DATASET EXTRACT:
⁂
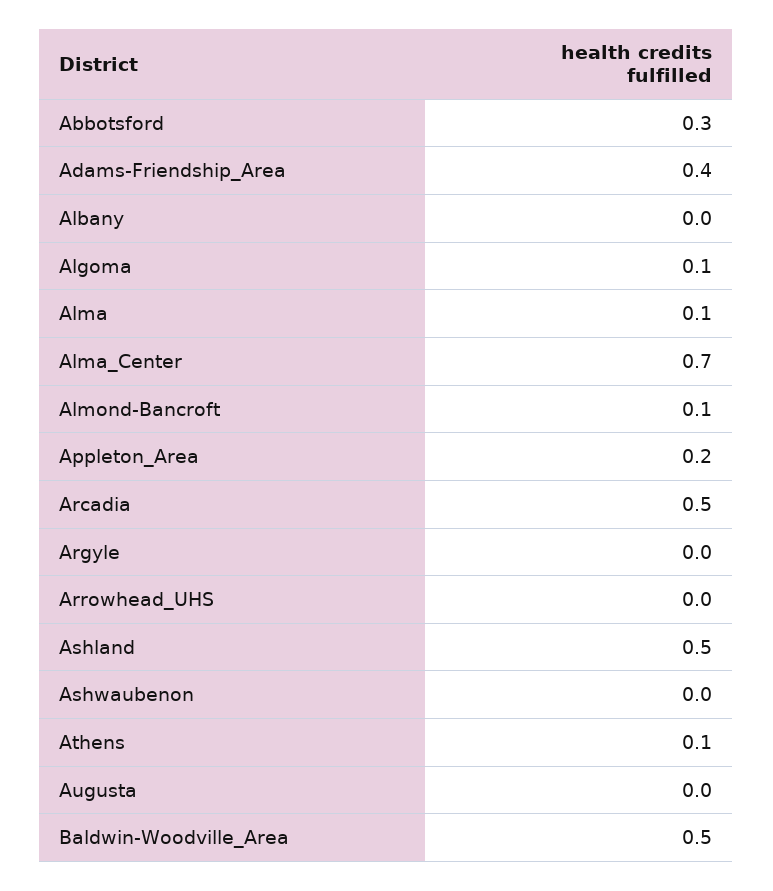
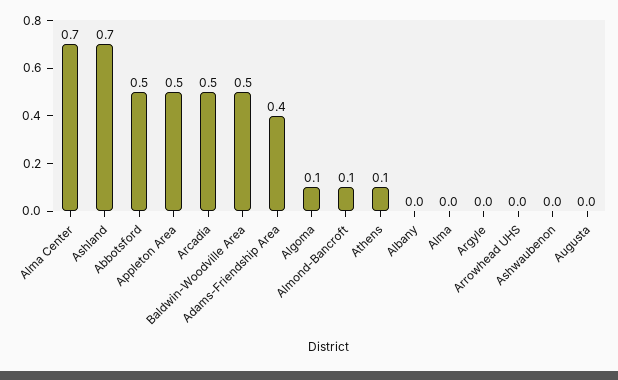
Abbotsford: 0.3 -> 0.5
Alma: 0.1 -> 0
Appleton_Area: 0.2 -> 0.5
Ashland: 0.5 -> 0.7

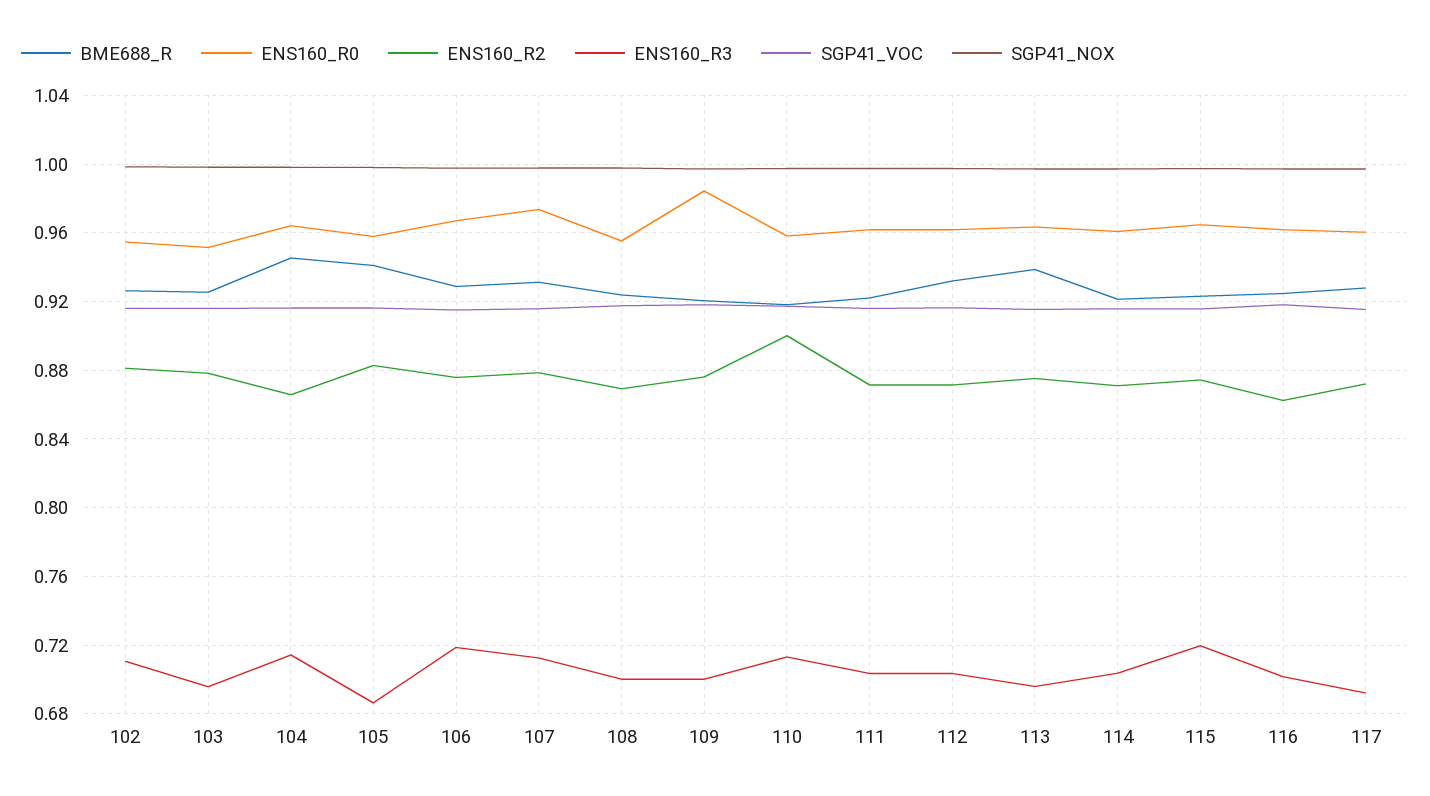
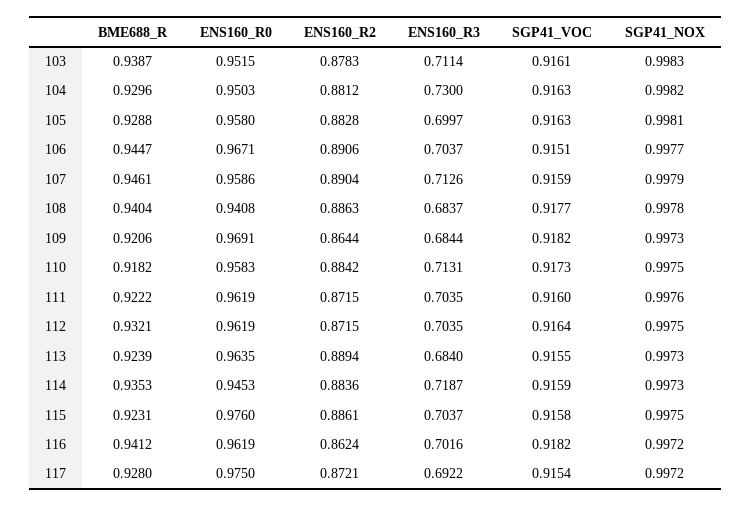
BME688_R, 102: 0.925 -> none
ENS160_R0, 102: 0.955 -> none
ENS160_R2, 102: 0.88 -> none
ENS160_R3, 102: 0.71 -> none
SGP41_VOC, 102: 0.915 -> none
SGP41_NOX, 102: 1 -> none
BME688_R, 103: 0.925 -> 0.9387
ENS160_R3, 103: 0.695 -> 0.7114
BME688_R, 104: 0.945 -> 0.9296
ENS160_R0, 104: 0.965 -> 0.9503
ENS160_R2, 104: 0.865 -> 0.8812
ENS160_R3, 104: 0.715 -> 0.73
BME688_R, 105: 0.94 -> 0.9288
ENS160_R3, 105: 0.685 -> 0.6997
BME688_R, 106: 0.93 -> 0.9447
ENS160_R2, 106: 0.875 -> 0.8906
ENS160_R3, 106: 0.72 -> 0.7037
BME688_R, 107: 0.93 -> 0.9461
ENS160_R0, 107: 0.975 -> 0.9586
ENS160_R2, 107: 0.88 -> 0.8904
BME688_R, 108: 0.925 -> 0.9404
ENS160_R0, 108: 0.955 -> 0.9408
ENS160_R2, 108: 0.87 -> 0.8863
ENS160_R3, 108: 0.7 -> 0.6837
ENS160_R0, 109: 0.985 -> 0.9691
ENS160_R2, 109: 0.875 -> 0.8644
ENS160_R3, 109: 0.7 -> 0.6844
ENS160_R2, 110: 0.9 -> 0.8842
BME688_R, 113: 0.94 -> 0.9239
ENS160_R2, 113: 0.875 -> 0.8894
ENS160_R3, 113: 0.695 -> 0.684
BME688_R, 114: 0.92 -> 0.9353
ENS160_R0, 114: 0.96 -> 0.9453
ENS160_R2, 114: 0.87 -> 0.8836
ENS160_R3, 114: 0.705 -> 0.7187
ENS160_R0, 115: 0.965 -> 0.976
ENS160_R2, 115: 0.875 -> 0.8861
ENS160_R3, 115: 0.72 -> 0.7037
BME688_R, 116: 0.925 -> 0.9412
ENS160_R0, 117: 0.96 -> 0.975

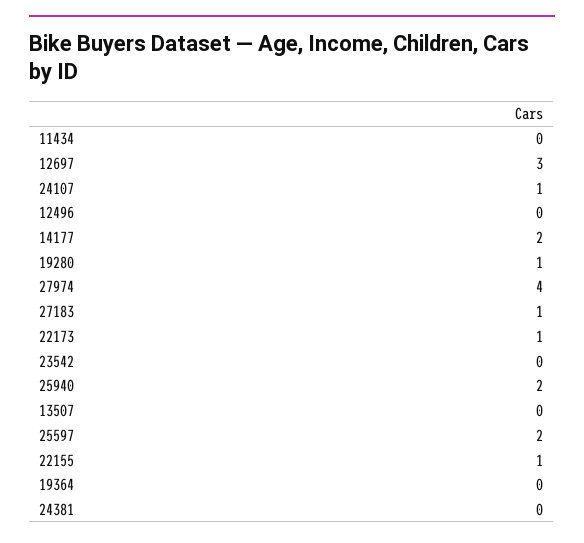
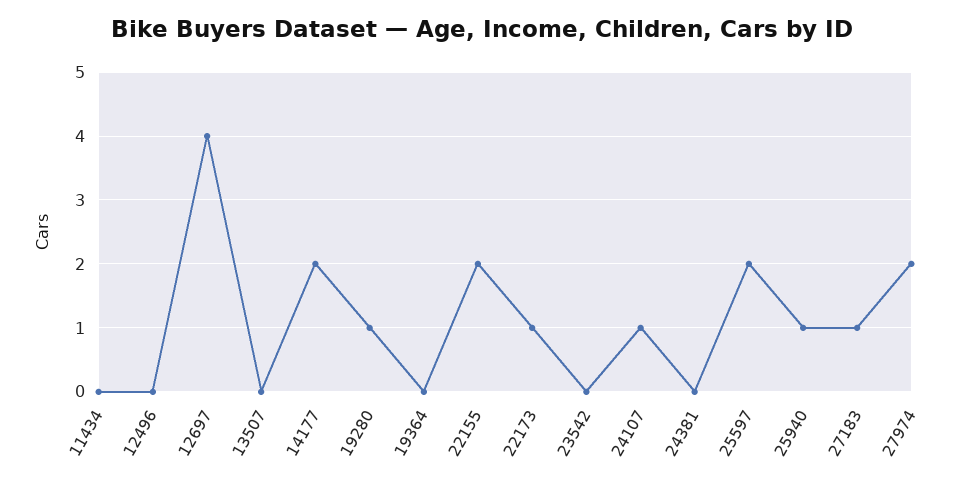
12697: 3 -> 4
27974: 4 -> 2
25940: 2 -> 1
22155: 1 -> 2

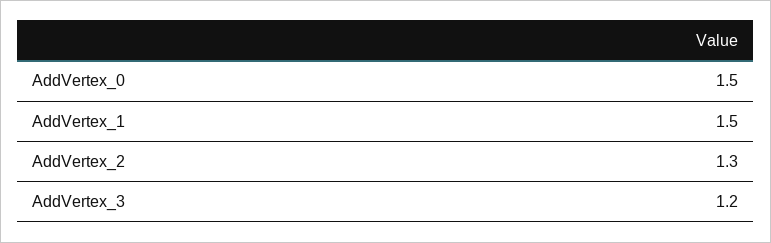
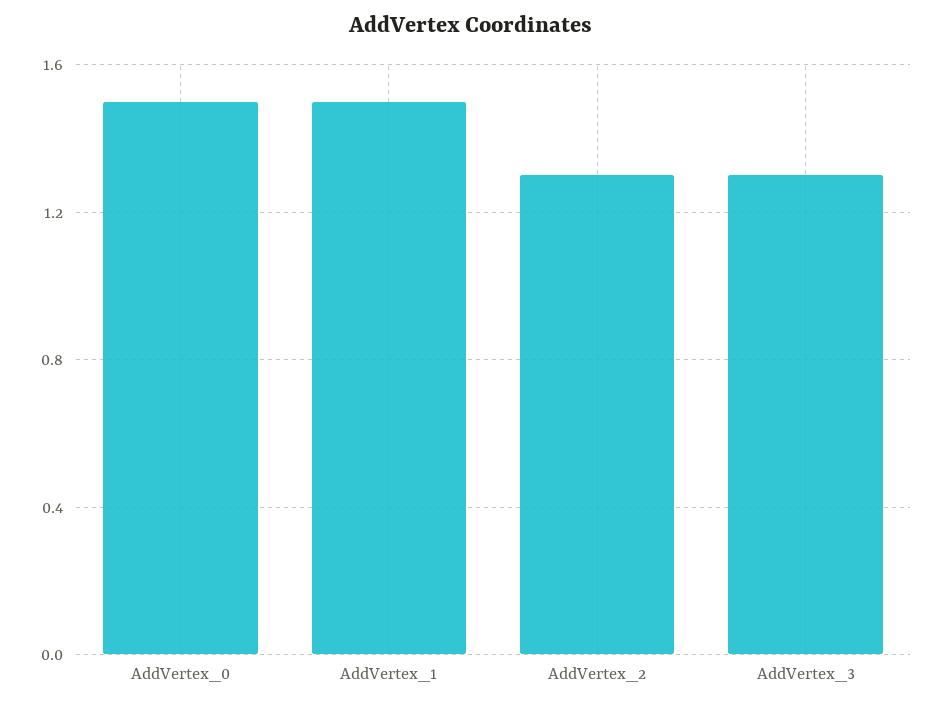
AddVertex_3: 1.2 -> 1.3

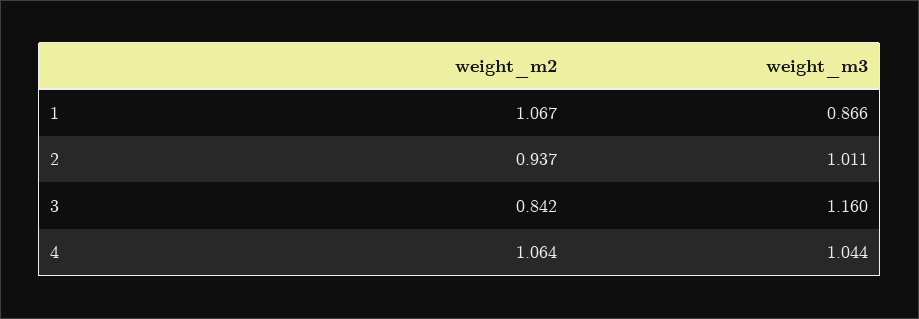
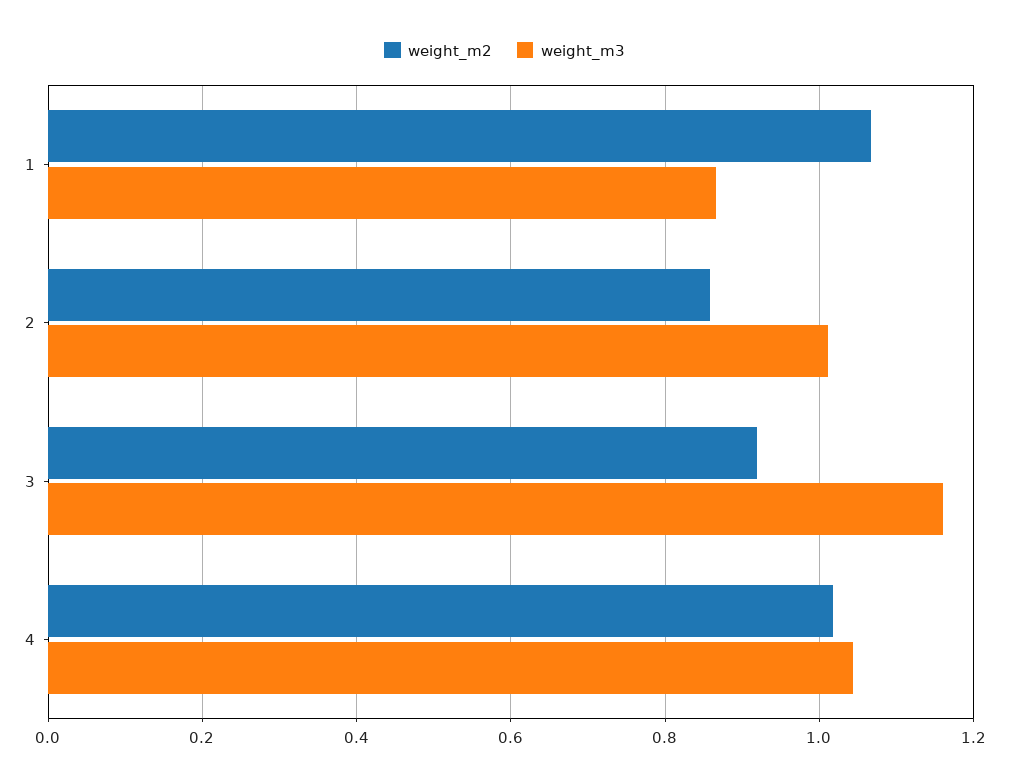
weight_m2, 2: 0.937 -> 0.86
weight_m2, 3: 0.842 -> 0.92
weight_m2, 4: 1.064 -> 1.02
⁂
REQUIRED WORK: Lines from the one containing "ENS160_R3, 109: 0.7 -> 0.6844" through the end of the entries above, both included, are to be written out exactly; no pictures and no other lines.

OUTPUT OF THE TASK:
ENS160_R3, 109: 0.7 -> 0.6844
ENS160_R2, 110: 0.9 -> 0.8842
BME688_R, 113: 0.94 -> 0.9239
ENS160_R2, 113: 0.875 -> 0.8894
ENS160_R3, 113: 0.695 -> 0.684
BME688_R, 114: 0.92 -> 0.9353
ENS160_R0, 114: 0.96 -> 0.9453
ENS160_R2, 114: 0.87 -> 0.8836
ENS160_R3, 114: 0.705 -> 0.7187
ENS160_R0, 115: 0.965 -> 0.976
ENS160_R2, 115: 0.875 -> 0.8861
ENS160_R3, 115: 0.72 -> 0.7037
BME688_R, 116: 0.925 -> 0.9412
ENS160_R0, 117: 0.96 -> 0.975

12697: 3 -> 4
27974: 4 -> 2
25940: 2 -> 1
22155: 1 -> 2

AddVertex_3: 1.2 -> 1.3

weight_m2, 2: 0.937 -> 0.86
weight_m2, 3: 0.842 -> 0.92
weight_m2, 4: 1.064 -> 1.02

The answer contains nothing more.